• _Requirements_
Recast every line of the items below as a JSON array of strings, one string per line, skipping blank lines. Omit the bracketed picture markers from the array.
╭─ Data rows
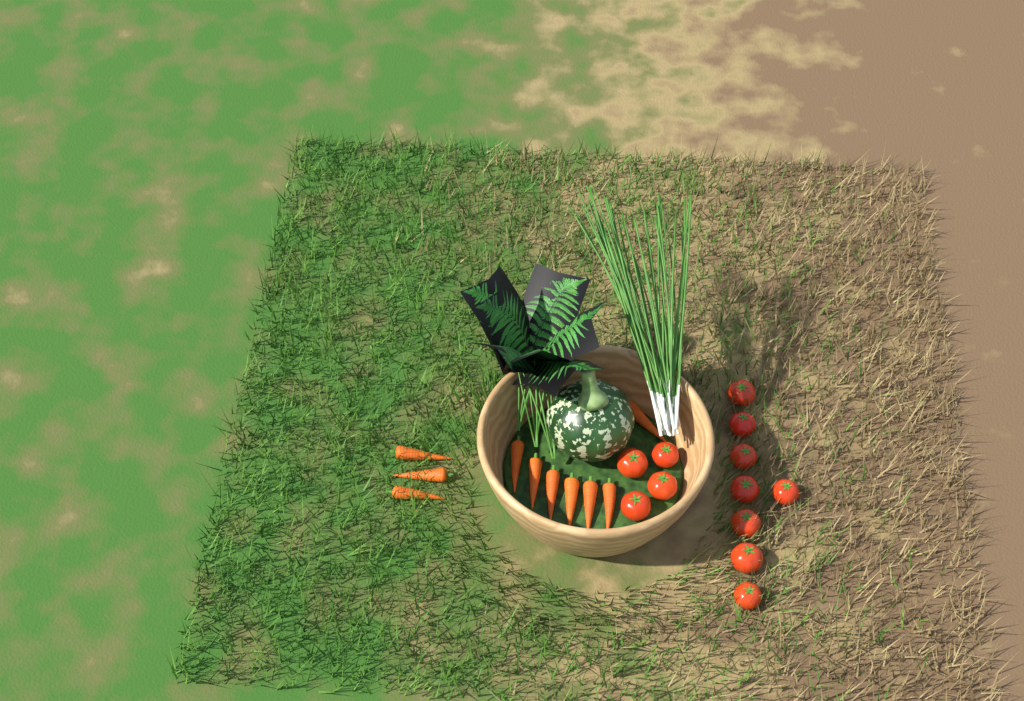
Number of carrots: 10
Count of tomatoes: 12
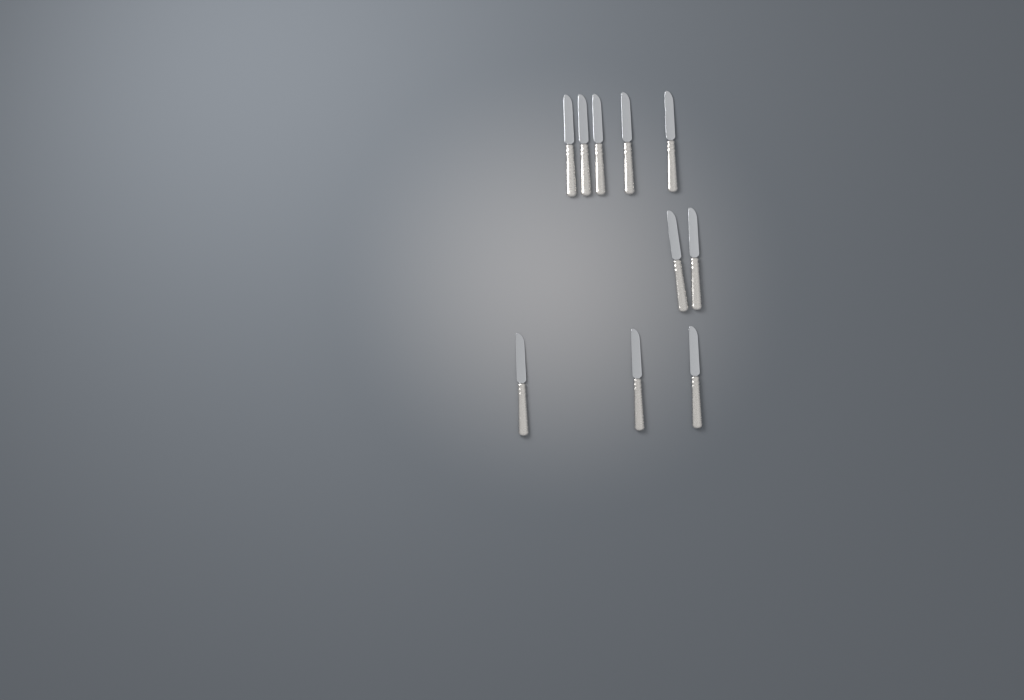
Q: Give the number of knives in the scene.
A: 10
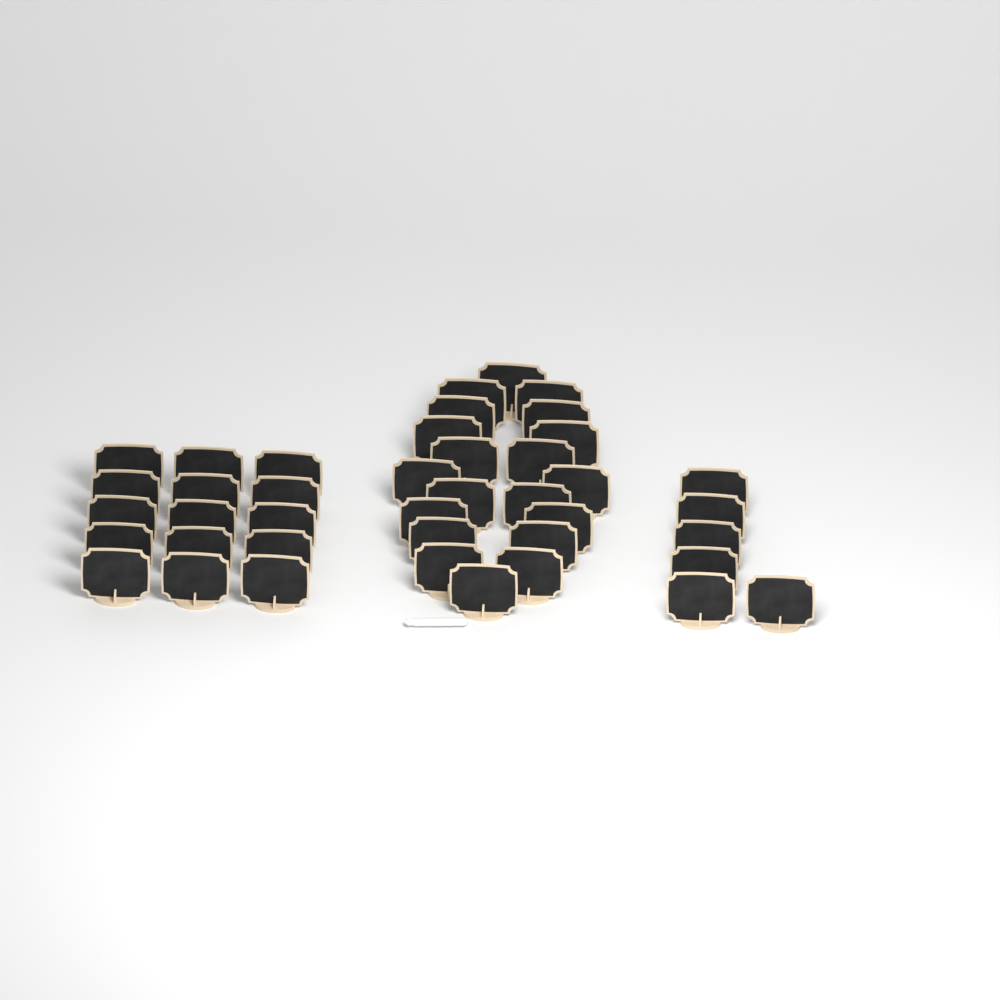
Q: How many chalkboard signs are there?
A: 41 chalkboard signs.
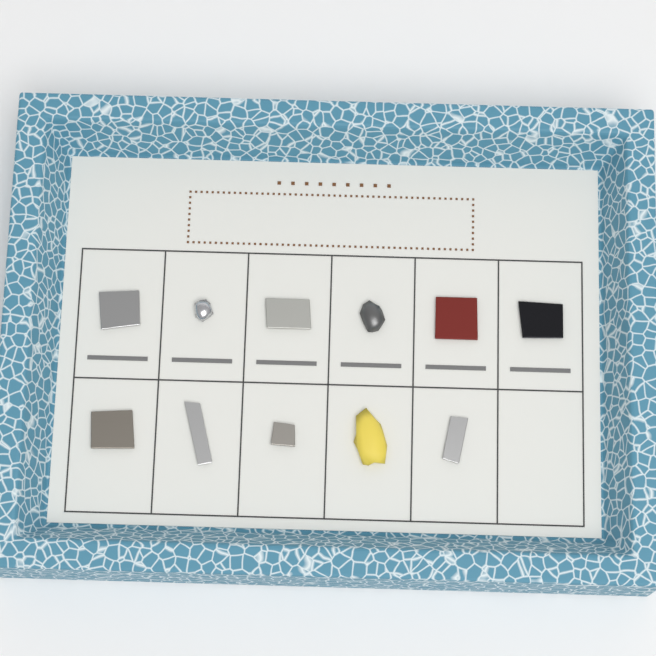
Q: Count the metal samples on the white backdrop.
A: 11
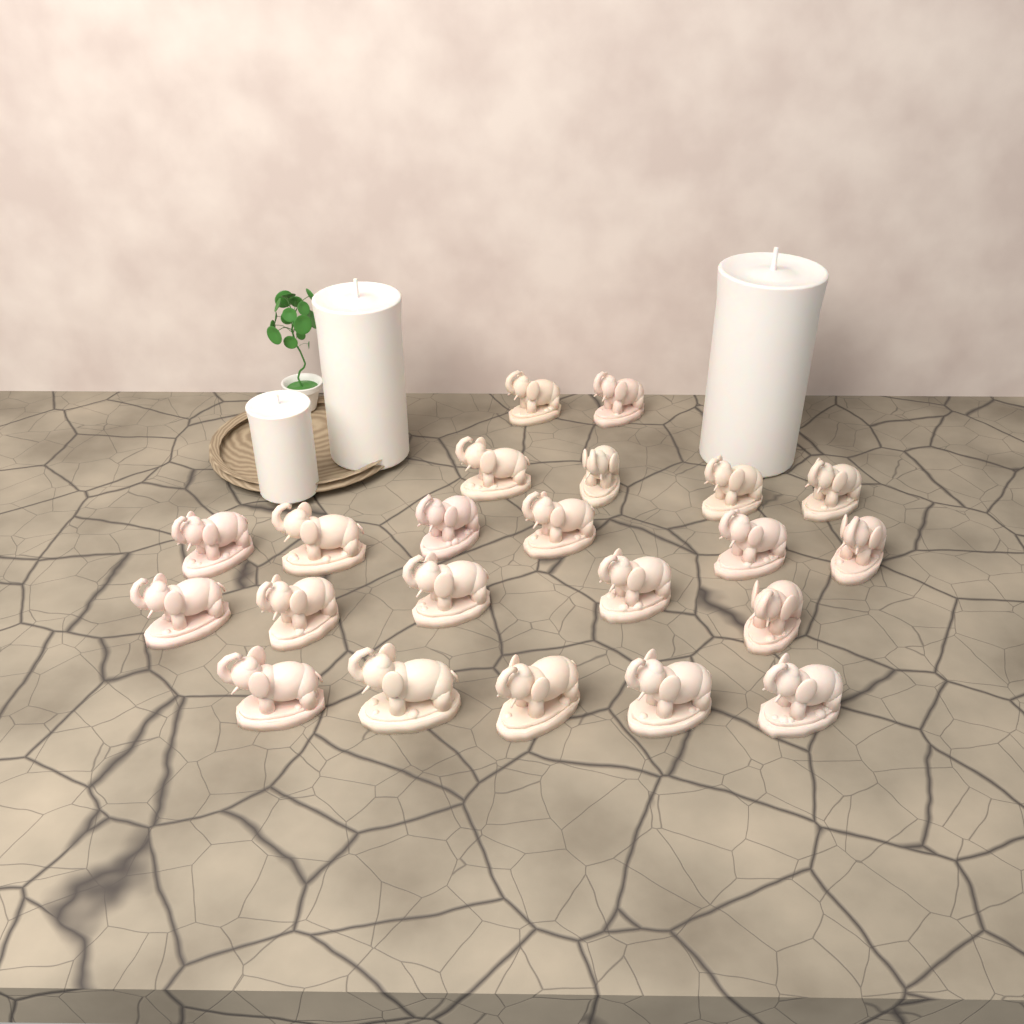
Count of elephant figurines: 22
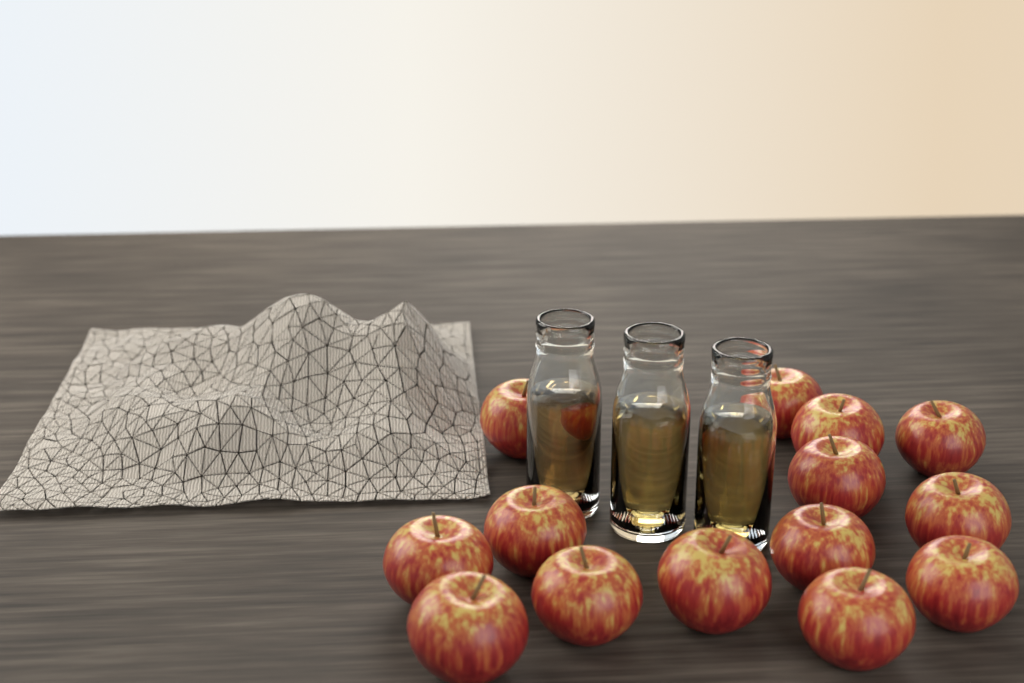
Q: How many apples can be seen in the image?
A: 14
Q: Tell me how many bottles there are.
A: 3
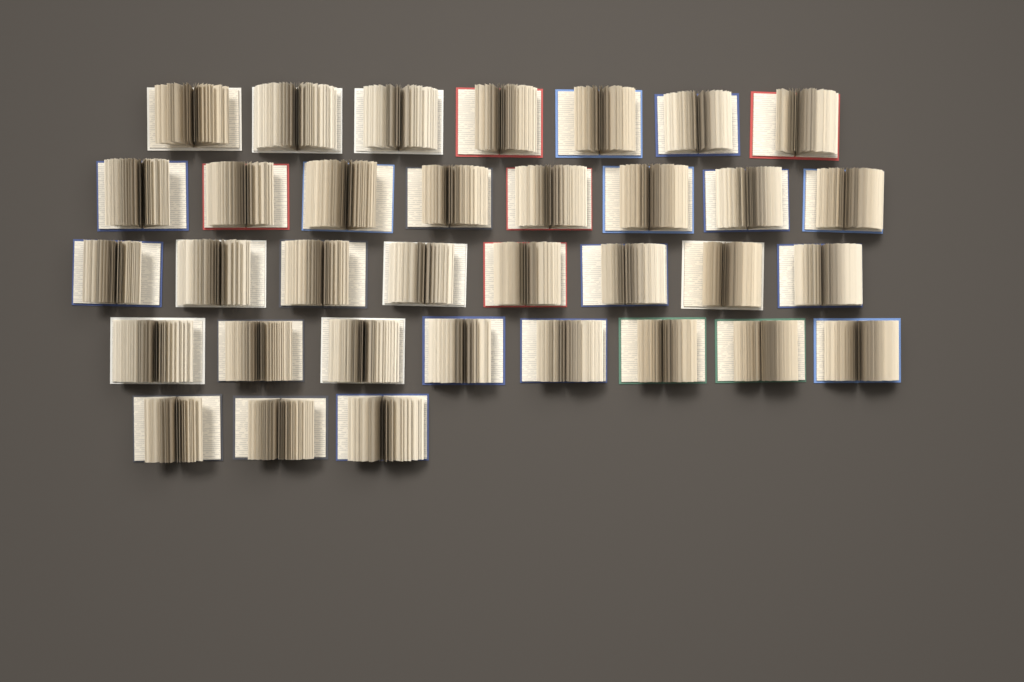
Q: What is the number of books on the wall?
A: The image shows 34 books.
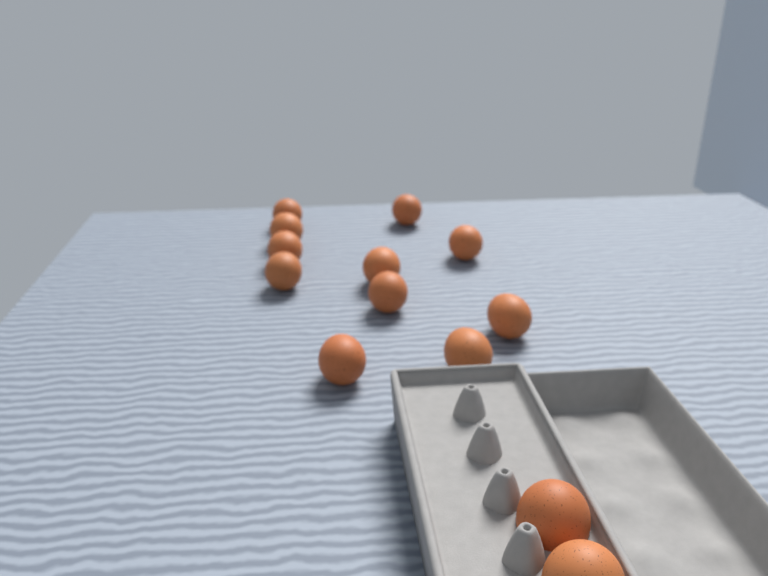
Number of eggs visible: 13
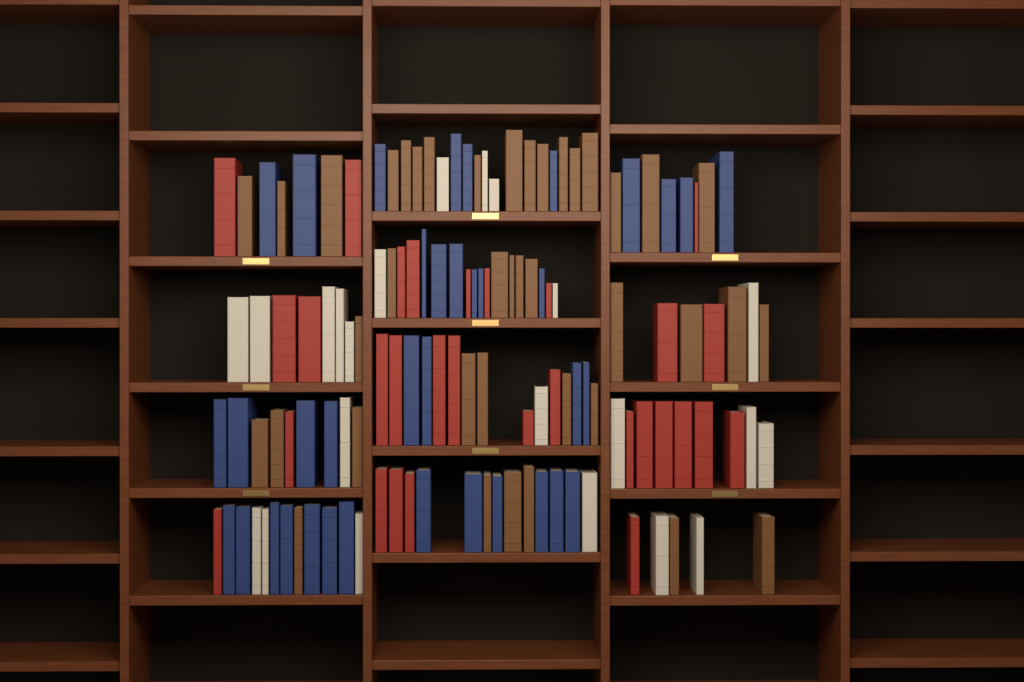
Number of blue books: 37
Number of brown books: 40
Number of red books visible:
╰─
• _Final result_
[
  "Number of carrots: 10",
  "Count of tomatoes: 12",
  "Q: Give the number of knives in the scene.",
  "A: 10",
  "Q: How many chalkboard signs are there?",
  "A: 41 chalkboard signs.",
  "Q: Count the metal samples on the white backdrop.",
  "A: 11",
  "Count of elephant figurines: 22",
  "Q: How many apples can be seen in the image?",
  "A: 14",
  "Q: Tell me how many bottles there are.",
  "A: 3",
  "Q: What is the number of books on the wall?",
  "A: The image shows 34 books.",
  "Number of eggs visible: 13",
  "Number of blue books: 37",
  "Number of brown books: 40",
  "Number of red books visible:"
]